### WHAT IS NEEDED
Leave every picture out, and retype all the remaining records exactly.

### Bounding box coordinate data
++++++++++++++++++++

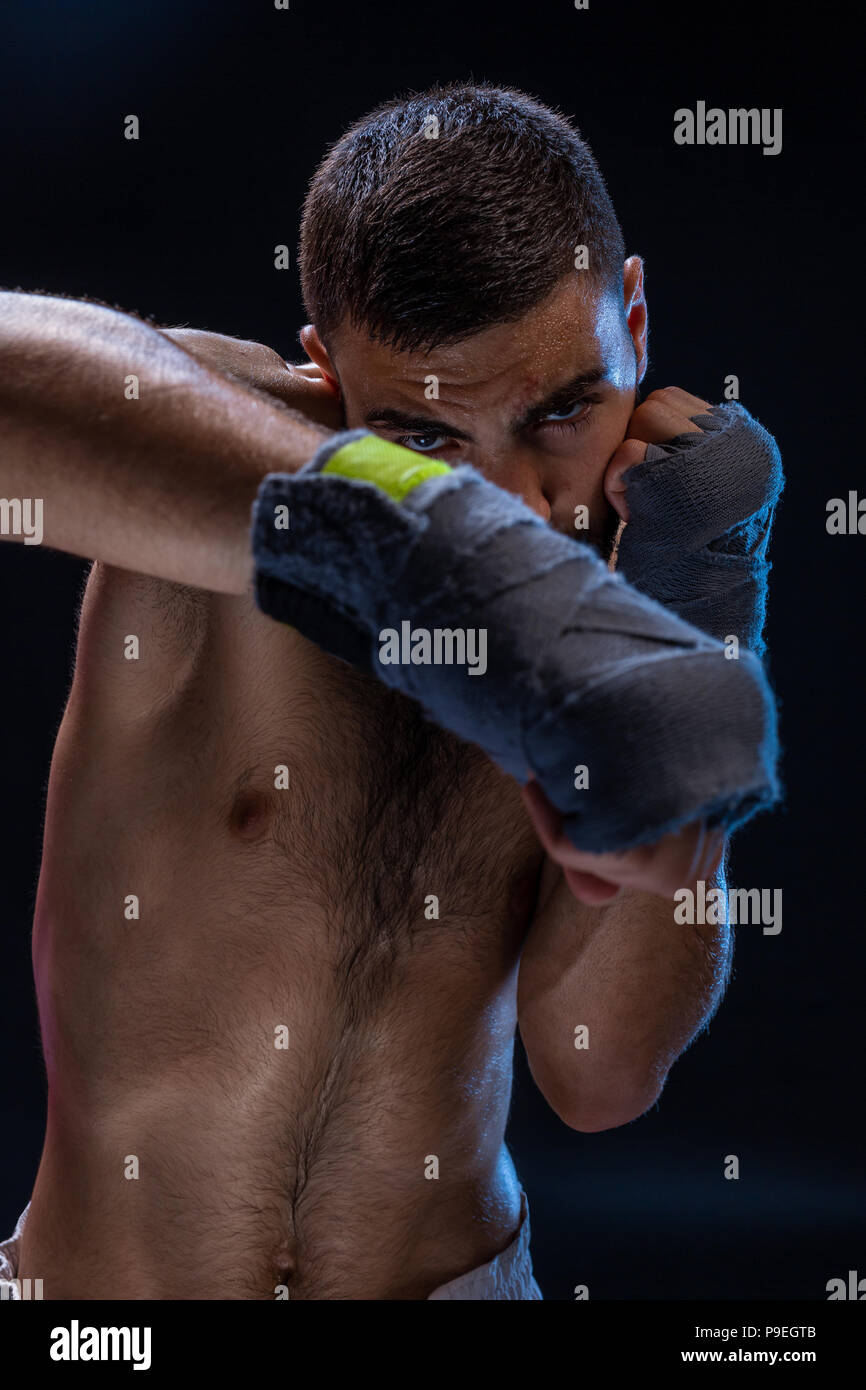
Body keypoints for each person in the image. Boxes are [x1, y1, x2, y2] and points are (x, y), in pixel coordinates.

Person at [0, 83, 780, 1300]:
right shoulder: (212, 445)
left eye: (564, 408)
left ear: (631, 316)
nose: (517, 502)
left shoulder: (647, 574)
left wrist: (701, 605)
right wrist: (415, 541)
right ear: (323, 377)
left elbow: (598, 1074)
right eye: (425, 441)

++++++++++++++++++++

### COMPLETED EXERCISE
Body keypoints for each person in the image. Boxes are [x1, y1, x2, y2] and points are (x, y), in pixel coordinates.

Person at [0, 83, 780, 1300]:
right shoulder: (212, 445)
left eye: (564, 408)
left ear: (631, 316)
nose: (517, 502)
left shoulder: (647, 574)
left wrist: (701, 605)
right wrist: (415, 541)
right ear: (323, 377)
left elbow: (598, 1074)
right eye: (425, 441)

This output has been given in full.